PASSAGE TO READ:
# # #

By RONALD MUNATSI
Information overload and widespread misinformation regarding COVID-19 is increasingly becoming a big concern not only for the general public but for researchers, policy makers and practitioners across the globe. This is resulting a lot of doubt and controversy around the pandemic. Authorities are now faced with fighting not only the pandemic but mischievous elements and ‘science quacks’ bent on bringing chaos through unsubstantiated assertions and conspiracy theories. As highlighted by the World Health Organisation Director General, “We are not just fighting an epidemic. We are also fighting an infodemic.” More disheartening is that even some high level opinion leaders, heads of states included generally believed to have greater discernment when it comes to unfounded rumours have been observed to spread inaccurate information about the risk of the pandemic including unsubstantiated remedies that could be more harmful.

# # #

SUPPLIED DATA:

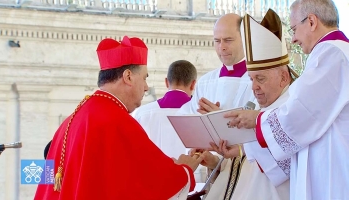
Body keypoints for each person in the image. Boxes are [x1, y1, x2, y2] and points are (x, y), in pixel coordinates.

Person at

# # #

TASK INSTRUCTIONS:
A. Decide whether each statement agrees with the passage on the COVID-19 infodemic, answering yes or no and quoting the words of the passage that decide it: (i) the passage says misinformation about COVID-19 worries researchers and policy makers as well as the general public; (ii) the passage says heads of state have not been seen spreading inaccurate information about the pandemic; (iii) the passage attributes the line about fighting an infodemic to the World Health Organisation Director General.
B. List every group that the passage on the COVID-19 infodemic names as concerned about information overload and misinformation.

SOLUTION SET:
A.
(i) Yes: "not only for the general public but for researchers, policy makers and practitioners across the globe."
(ii) No: "heads of states included" and "have been observed to spread inaccurate information about the risk of the pandemic."
(iii) Yes: "As highlighted by the World Health Organisation Director General."

B. The general public, researchers, policy makers, practitioners